Lamy fordert vor allem die USA, Australien und Kanada zu Entgegenkommen auf.

BERLIN. EU-Handelskommissar Pascal Lamy fordert von den Mitgliedsländern der Welthandelsorganisation (WTO) mehr Engagement, um das nächste Etappenziel der Liberalisierungsrunde nicht zu gefährden. "Wir werden uns nicht allein bewegen", sagte Lamy im Gespräch mit dem Handelsblatt zu den Aussichten der 2001 in Doha gestarteten Welthandelsrunde.

Schritte erwartet Lamy vor allem von den USA, Australien und Kanada. Bis Ende Juli soll ein Rahmenabkommen in Fragen der Agrarhilfen verhandelt sein. Lamy fordert von allen Industrie- und Schwellenländern, "für die ärmsten Länder einen zollfreien Marktzugang ohne mengenmäßige Beschränkungen sicherzustellen". Gibt es bis zum Sommer keine Einigung, wären die Gespräche wegen der Neubesetzung der EU-Kommission und den US-Wahlen im Herbst lange blockiert. "Ein Scheitern wäre ein erheblicher Rückschlag für die Handelsrunde", warnt Lamy.
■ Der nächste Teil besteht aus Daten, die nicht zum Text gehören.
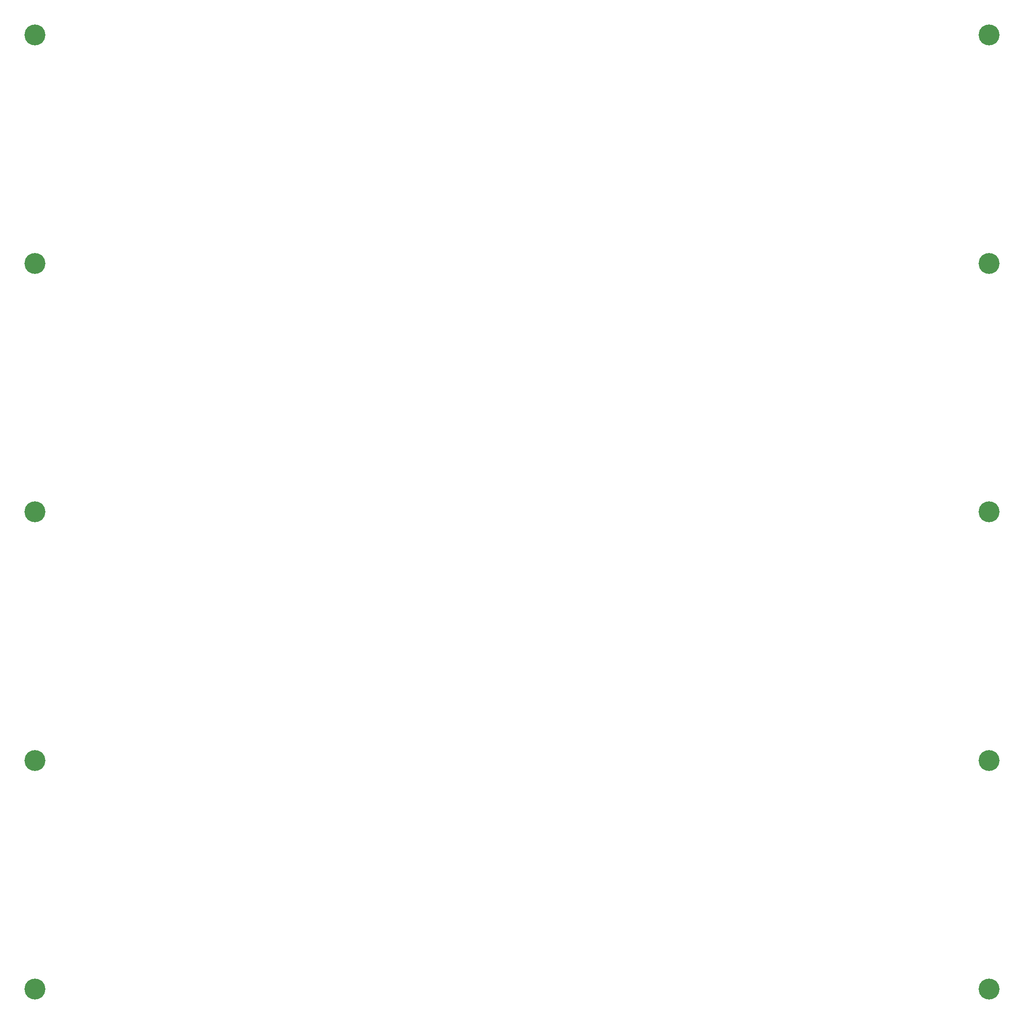
<source format=gts>
G04*
G04 #@! TF.GenerationSoftware,Altium Limited,Altium Designer,25.7.1 (20)*
G04*
G04 Layer_Color=8388736*
%FSLAX44Y44*%
%MOMM*%
G71*
G04*
G04 #@! TF.SameCoordinates,32F418BE-E214-40C2-94E0-C7E2AA208B06*
G04*
G04*
G04 #@! TF.FilePolarity,Negative*
G04*
G01*
G75*
%ADD10C,4.2032*%
D10*
X-960000Y-500000D02*
D03*
X960000D02*
D03*
X-960000Y500000D02*
D03*
X960000D02*
D03*
Y0D02*
D03*
X-960000D02*
D03*
X-960000Y-960000D02*
D03*
X960000D02*
D03*
Y960000D02*
D03*
X-960000D02*
D03*
M02*

</source>
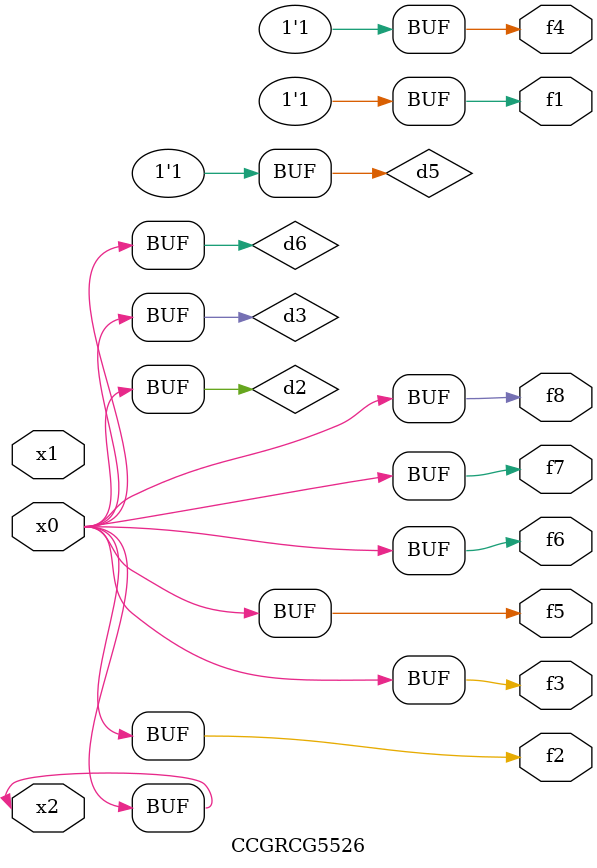
<source format=v>
module CCGRCG5526(
	input x0, x1, x2,
	output f1, f2, f3, f4, f5, f6, f7, f8
);

	wire d1, d2, d3, d4, d5, d6;

	xnor (d1, x2);
	buf (d2, x0, x2);
	and (d3, x0);
	xnor (d4, x1, x2);
	nand (d5, d1, d3);
	buf (d6, d2, d3);
	assign f1 = d5;
	assign f2 = d6;
	assign f3 = d6;
	assign f4 = d5;
	assign f5 = d6;
	assign f6 = d6;
	assign f7 = d6;
	assign f8 = d6;
endmodule

</source>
Lamy scheint nicht mehr davon auszuhehen, dass die Doha-Runde wie ursprünglich geplant 2005 abgeschlossen wird. "Auf jeden Fall ist es ziemlich schwierig." Er forderte, bei den Handelsgesprächen über Industriegüter und Dienstleistungen "vom zweiten in den dritten Gang zu schalten".